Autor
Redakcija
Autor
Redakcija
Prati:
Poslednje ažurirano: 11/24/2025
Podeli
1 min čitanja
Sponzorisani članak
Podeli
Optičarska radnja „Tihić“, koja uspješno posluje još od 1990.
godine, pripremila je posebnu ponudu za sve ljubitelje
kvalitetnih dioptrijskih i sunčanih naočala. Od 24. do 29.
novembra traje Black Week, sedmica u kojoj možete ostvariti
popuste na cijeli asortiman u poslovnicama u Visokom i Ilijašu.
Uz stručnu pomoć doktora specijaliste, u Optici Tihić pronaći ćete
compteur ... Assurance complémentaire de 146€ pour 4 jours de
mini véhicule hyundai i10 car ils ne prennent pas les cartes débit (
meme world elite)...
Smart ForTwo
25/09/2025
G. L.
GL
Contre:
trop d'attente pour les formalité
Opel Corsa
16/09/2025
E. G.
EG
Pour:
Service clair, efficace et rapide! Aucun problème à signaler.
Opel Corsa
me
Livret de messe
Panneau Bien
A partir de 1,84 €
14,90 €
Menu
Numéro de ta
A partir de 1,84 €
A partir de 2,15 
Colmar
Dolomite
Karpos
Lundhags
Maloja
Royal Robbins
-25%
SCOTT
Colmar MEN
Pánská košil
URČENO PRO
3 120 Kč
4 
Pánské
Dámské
§
• WORK REQUEST
All the data above is to be given again, exactly.

• ANSWER BOX
Autor
Redakcija
Autor
Redakcija
Prati:
Poslednje ažurirano: 11/24/2025
Podeli
1 min čitanja
Sponzorisani članak
Podeli
Optičarska radnja „Tihić“, koja uspješno posluje još od 1990.
godine, pripremila je posebnu ponudu za sve ljubitelje
kvalitetnih dioptrijskih i sunčanih naočala. Od 24. do 29.
novembra traje Black Week, sedmica u kojoj možete ostvariti
popuste na cijeli asortiman u poslovnicama u Visokom i Ilijašu.
Uz stručnu pomoć doktora specijaliste, u Optici Tihić pronaći ćete
compteur ... Assurance complémentaire de 146€ pour 4 jours de
mini véhicule hyundai i10 car ils ne prennent pas les cartes débit (
meme world elite)...
Smart ForTwo
25/09/2025
G. L.
GL
Contre:
trop d'attente pour les formalité
Opel Corsa
16/09/2025
E. G.
EG
Pour:
Service clair, efficace et rapide! Aucun problème à signaler.
Opel Corsa
me
Livret de messe
Panneau Bien
A partir de 1,84 €
14,90 €
Menu
Numéro de ta
A partir de 1,84 €
A partir de 2,15 
Colmar
Dolomite
Karpos
Lundhags
Maloja
Royal Robbins
-25%
SCOTT
Colmar MEN
Pánská košil
URČENO PRO
3 120 Kč
4 
Pánské
Dámské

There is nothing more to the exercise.